Researchers from Google’s DeepMind and the University of Oxford have collaborated to create a highly accurate lip-reading software using artificial intelligence.
The AI system, which was trained using almost 5000 hours of TV footage from the BBC, contained a total of 118,000 sentences from the videos.
The key contributions detailed in the report included a ‘Watch, Listen, Attend and Spell’ (WLAS) network structure, which learns to transcribe videos of mouth motion to characters.
In precise explanation of its research, DeepMind researchers explained that the aim of the study “is to recognise phrases and sentences being spoken by a talking face, with or without the audio.
“Unlike previous works that have focussed on recognising a limited number of words or phrases, we tackle lip reading as an open-word problem- unconstrained natural language sentences, and in the wild videos.”
It was found that the AI was trained on shows which aired during the period between January 2010 and December 2015, and later tested its performance on programmes broadcast between March and September 2016.

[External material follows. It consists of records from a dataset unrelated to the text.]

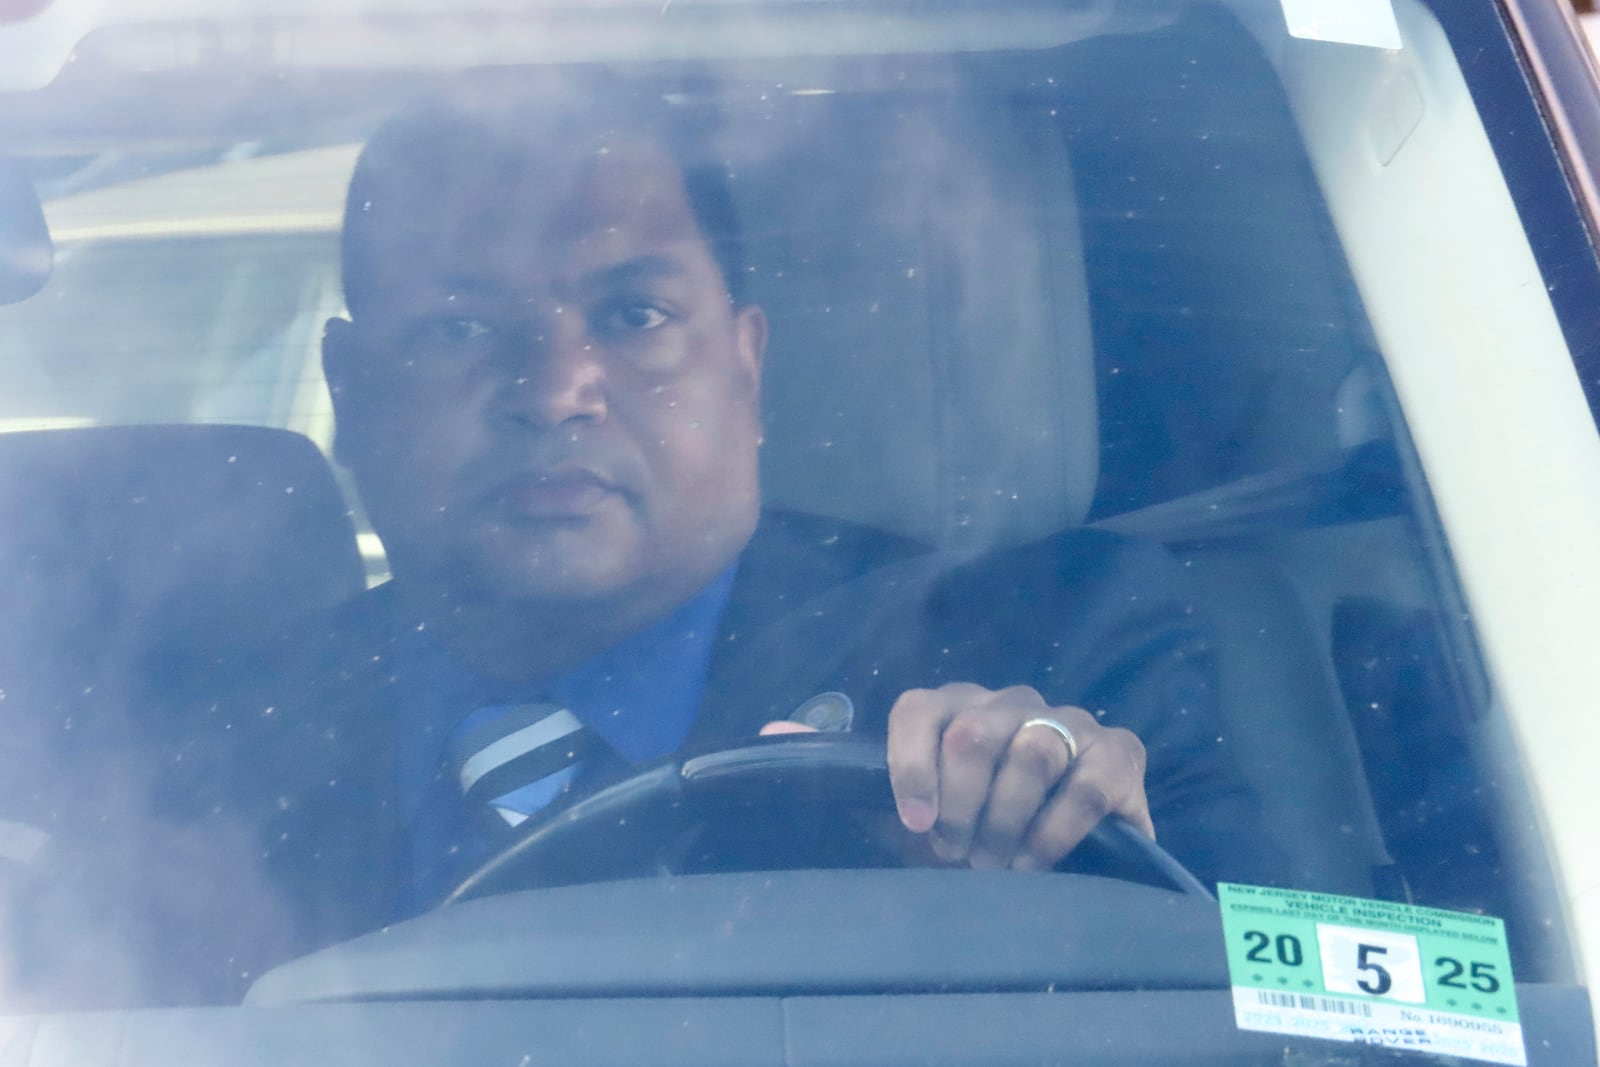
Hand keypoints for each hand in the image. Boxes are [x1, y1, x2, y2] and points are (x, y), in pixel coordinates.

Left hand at [884, 683, 1150, 870]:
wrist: (1054, 865)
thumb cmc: (967, 836)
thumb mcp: (909, 820)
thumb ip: (858, 787)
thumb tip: (790, 741)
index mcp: (955, 707)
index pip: (918, 710)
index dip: (911, 768)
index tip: (917, 825)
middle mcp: (1010, 702)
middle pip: (973, 735)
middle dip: (961, 807)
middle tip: (959, 856)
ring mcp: (1069, 720)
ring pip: (1033, 754)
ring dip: (1007, 821)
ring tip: (997, 865)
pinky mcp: (1120, 752)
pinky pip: (1087, 788)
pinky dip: (1054, 832)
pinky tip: (1033, 863)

The performance of the system was compared to that of humans, whereby a professional lip reading company was instructed to decipher a random sample of 200 videos.
It was identified that the professional lip reader was only able to decipher less than one-quarter of the spoken words, whilst the WLAS model was able to decipher half of the spoken words.
In an interview with News Scientist, Ziheng Zhou at University of Oulu, Finland said: “It’s a big step for developing fully automatic lip-reading systems. Without the huge data et, it’s very difficult for us to verify new technologies like deep learning.”
DeepMind researchers believe that the program could include a host of applications, such as assisting hearing-impaired people to understand conversations.
It may also be used to annotate silent films and assist with the control or digital assistants like Siri or Amazon’s Alexa.